The other woman gave her a gentle smile. She tucked the book in her hands under her arm and held out her spare hand.
Philippa hesitated. Jane tipped her head in the direction of the opposite hall. And when faced with being discovered any moment by her mother and brother, she far preferred the company of her sister-in-law with curious eyes.
She allowed the other woman to dictate the path they took through the house. Their slippered footfalls were silent in the halls as they wound their way through the house, to the …
Her stomach lurched as Jane stopped outside the library. A dull buzzing filled her ears, like so many swarming bees. How many times had she stood outside this very room, seeking refuge from her father's beatings? Of all the places he'd thought to look for his children-the gardens, the parlors, the kitchens-never had he, with his disdain of books and literature, come here. Now she sought a different refuge; the danger no less real.
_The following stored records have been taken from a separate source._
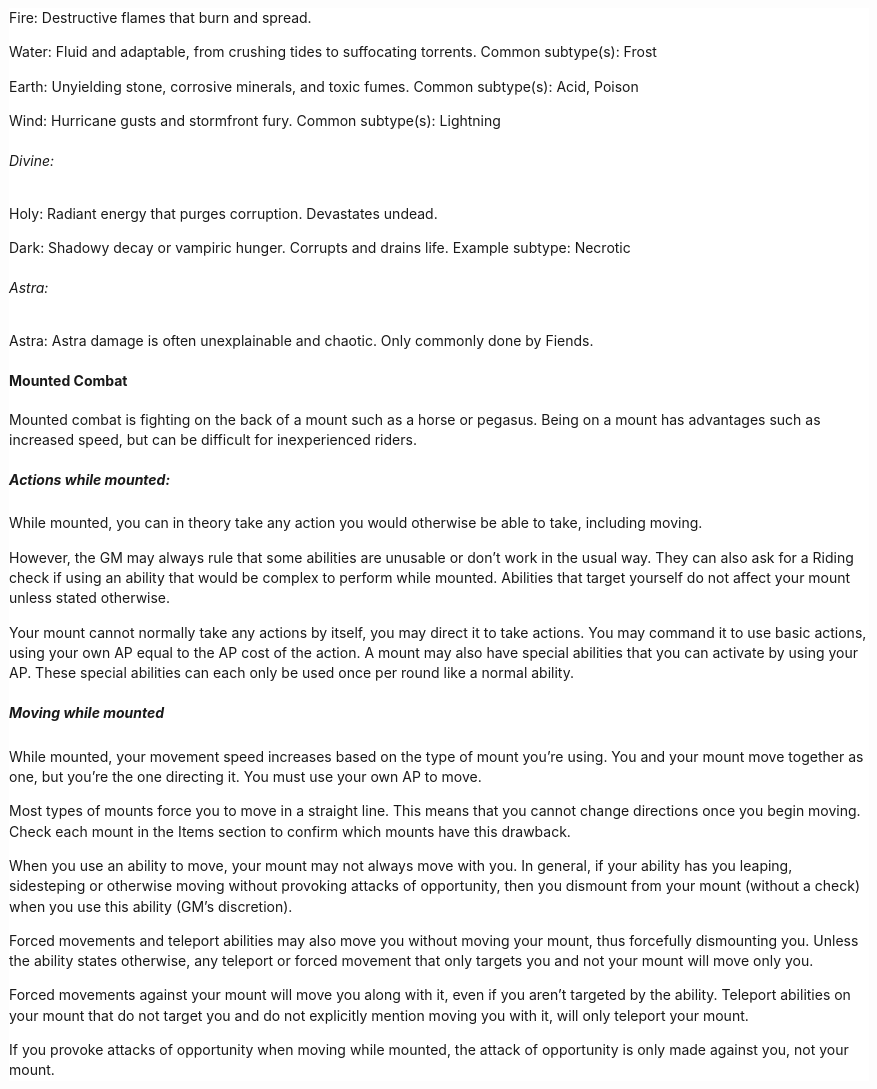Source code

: Fire: Destructive flames that burn and spread.

Water: Fluid and adaptable, from crushing tides to suffocating torrents. Common subtype(s): Frost

Earth: Unyielding stone, corrosive minerals, and toxic fumes. Common subtype(s): Acid, Poison

Wind: Hurricane gusts and stormfront fury. Common subtype(s): Lightning

###### Divine:

Holy: Radiant energy that purges corruption. Devastates undead.

Dark: Shadowy decay or vampiric hunger. Corrupts and drains life. Example subtype: Necrotic

###### Astra:

Astra: Astra damage is often unexplainable and chaotic. Only commonly done by Fiends.

#### Mounted Combat

Mounted combat is fighting on the back of a mount such as a horse or pegasus. Being on a mount has advantages such as increased speed, but can be difficult for inexperienced riders.

##### Actions while mounted:

While mounted, you can in theory take any action you would otherwise be able to take, including moving.

However, the GM may always rule that some abilities are unusable or don’t work in the usual way. They can also ask for a Riding check if using an ability that would be complex to perform while mounted. Abilities that target yourself do not affect your mount unless stated otherwise.

Your mount cannot normally take any actions by itself, you may direct it to take actions. You may command it to use basic actions, using your own AP equal to the AP cost of the action. A mount may also have special abilities that you can activate by using your AP. These special abilities can each only be used once per round like a normal ability.

##### Moving while mounted

While mounted, your movement speed increases based on the type of mount you’re using. You and your mount move together as one, but you’re the one directing it. You must use your own AP to move.

Most types of mounts force you to move in a straight line. This means that you cannot change directions once you begin moving. Check each mount in the Items section to confirm which mounts have this drawback.

When you use an ability to move, your mount may not always move with you. In general, if your ability has you leaping, sidesteping or otherwise moving without provoking attacks of opportunity, then you dismount from your mount (without a check) when you use this ability (GM’s discretion).

Forced movements and teleport abilities may also move you without moving your mount, thus forcefully dismounting you. Unless the ability states otherwise, any teleport or forced movement that only targets you and not your mount will move only you.

Forced movements against your mount will move you along with it, even if you aren’t targeted by the ability. Teleport abilities on your mount that do not target you and do not explicitly mention moving you with it, will only teleport your mount.

If you provoke attacks of opportunity when moving while mounted, the attack of opportunity is only made against you, not your mount.
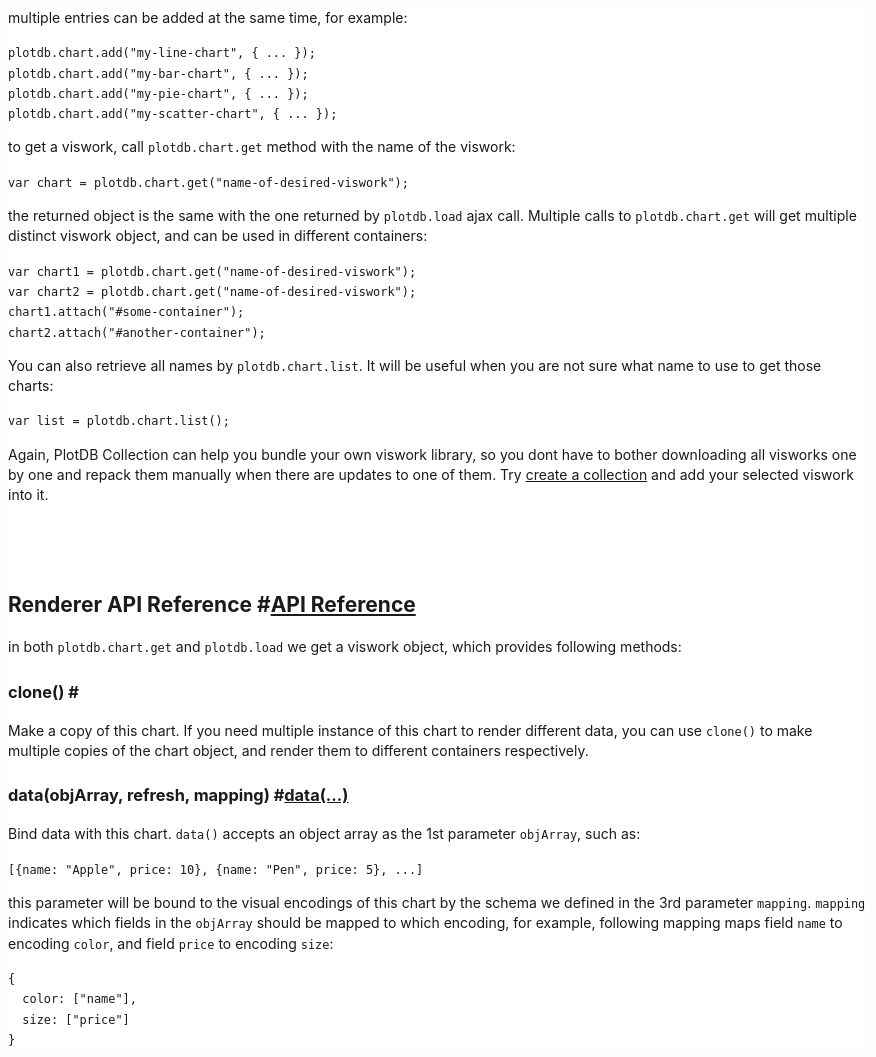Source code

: multiple entries can be added at the same time, for example:

    plotdb.chart.add("my-line-chart", { ... });
    plotdb.chart.add("my-bar-chart", { ... });
    plotdb.chart.add("my-pie-chart", { ... });
    plotdb.chart.add("my-scatter-chart", { ... });

to get a viswork, call `plotdb.chart.get` method with the name of the viswork:

    var chart = plotdb.chart.get("name-of-desired-viswork");

the returned object is the same with the one returned by `plotdb.load` ajax call. Multiple calls to `plotdb.chart.get` will get multiple distinct viswork object, and can be used in different containers:

    var chart1 = plotdb.chart.get("name-of-desired-viswork");
    var chart2 = plotdb.chart.get("name-of-desired-viswork");
    chart1.attach("#some-container");
    chart2.attach("#another-container");

You can also retrieve all names by `plotdb.chart.list`. It will be useful when you are not sure what name to use to get those charts:

    var list = plotdb.chart.list();


Again, PlotDB Collection can help you bundle your own viswork library, so you dont have to bother downloading all visworks one by one and repack them manually when there are updates to one of them. Try [create a collection](/collection) and add your selected viswork into it.

<br/> <br/>

## Renderer API Reference #[API Reference](api-reference)

in both `plotdb.chart.get` and `plotdb.load` we get a viswork object, which provides following methods:

### clone() #[](api-clone)

Make a copy of this chart. If you need multiple instance of this chart to render different data, you can use `clone()` to make multiple copies of the chart object, and render them to different containers respectively.


### data(objArray, refresh, mapping) #[data(...)](api-data)

Bind data with this chart. `data()` accepts an object array as the 1st parameter `objArray`, such as:

    [{name: "Apple", price: 10}, {name: "Pen", price: 5}, ...]

this parameter will be bound to the visual encodings of this chart by the schema we defined in the 3rd parameter `mapping`. `mapping` indicates which fields in the `objArray` should be mapped to which encoding, for example, following mapping maps field `name` to encoding `color`, and field `price` to encoding `size`:

    {
      color: ["name"],
      size: ["price"]
    }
"Philippa?" her sister-in-law gently prodded and she jolted into movement. Eyes averted, she walked at the sedate pace drilled into her by too-stern governesses. Jane closed the door and motioned to the nearby leather button sofa. "Please," she said softly. "Will you sit?"
Philippa hesitated and then slid onto the folds of the sofa. The leather groaned in protest. She folded her hands primly on her lap to still the tremble. In the months since Philippa had moved into the new marchioness' home, Jane had proven herself to be kind and patient. She didn't probe where every other Edgerton did. But neither did Philippa truly know her. Did Jane also want her married off? As her sister-in-law settled onto the seat beside her, dread knotted Philippa's insides.
"I wanted to be sure that you are happy here," the other woman began.